╭─ Input material

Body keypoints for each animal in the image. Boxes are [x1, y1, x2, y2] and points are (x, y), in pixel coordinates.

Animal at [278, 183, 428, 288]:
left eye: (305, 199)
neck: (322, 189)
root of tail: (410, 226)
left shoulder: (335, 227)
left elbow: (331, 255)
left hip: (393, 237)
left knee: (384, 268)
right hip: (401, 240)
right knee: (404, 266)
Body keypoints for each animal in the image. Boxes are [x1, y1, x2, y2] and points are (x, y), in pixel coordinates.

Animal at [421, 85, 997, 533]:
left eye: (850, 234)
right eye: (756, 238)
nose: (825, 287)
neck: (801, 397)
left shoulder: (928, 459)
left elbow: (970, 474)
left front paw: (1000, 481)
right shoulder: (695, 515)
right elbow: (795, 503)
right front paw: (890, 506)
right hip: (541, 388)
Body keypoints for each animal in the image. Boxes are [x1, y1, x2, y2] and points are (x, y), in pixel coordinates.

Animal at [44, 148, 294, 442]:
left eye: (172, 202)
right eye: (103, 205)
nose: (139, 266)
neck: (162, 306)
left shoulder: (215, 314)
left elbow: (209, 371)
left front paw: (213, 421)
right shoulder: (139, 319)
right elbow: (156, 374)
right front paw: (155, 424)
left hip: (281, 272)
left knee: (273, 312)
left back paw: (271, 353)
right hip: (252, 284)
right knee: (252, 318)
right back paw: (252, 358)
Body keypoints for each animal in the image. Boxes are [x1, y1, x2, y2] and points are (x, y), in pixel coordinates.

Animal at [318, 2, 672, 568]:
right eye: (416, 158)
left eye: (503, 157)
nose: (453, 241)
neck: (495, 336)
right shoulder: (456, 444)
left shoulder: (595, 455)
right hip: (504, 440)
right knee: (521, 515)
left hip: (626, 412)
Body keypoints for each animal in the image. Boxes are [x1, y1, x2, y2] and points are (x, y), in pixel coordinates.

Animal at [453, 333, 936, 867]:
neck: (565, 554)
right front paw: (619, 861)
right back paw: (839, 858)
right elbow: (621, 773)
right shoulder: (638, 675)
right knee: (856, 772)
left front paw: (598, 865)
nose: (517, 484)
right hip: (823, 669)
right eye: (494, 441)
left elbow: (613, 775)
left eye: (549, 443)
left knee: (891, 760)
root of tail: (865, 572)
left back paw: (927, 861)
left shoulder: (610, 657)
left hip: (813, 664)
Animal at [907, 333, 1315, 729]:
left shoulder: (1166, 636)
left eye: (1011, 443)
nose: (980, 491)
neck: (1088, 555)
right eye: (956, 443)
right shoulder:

╰─

Required action
Take each line above that holds the string "elbow" and copy it.

Response area
left elbow: (331, 255)
left elbow: (970, 474)
right elbow: (795, 503)
left elbow: (209, 371)
right elbow: (156, 374)
right elbow: (621, 773)
left elbow: (613, 775)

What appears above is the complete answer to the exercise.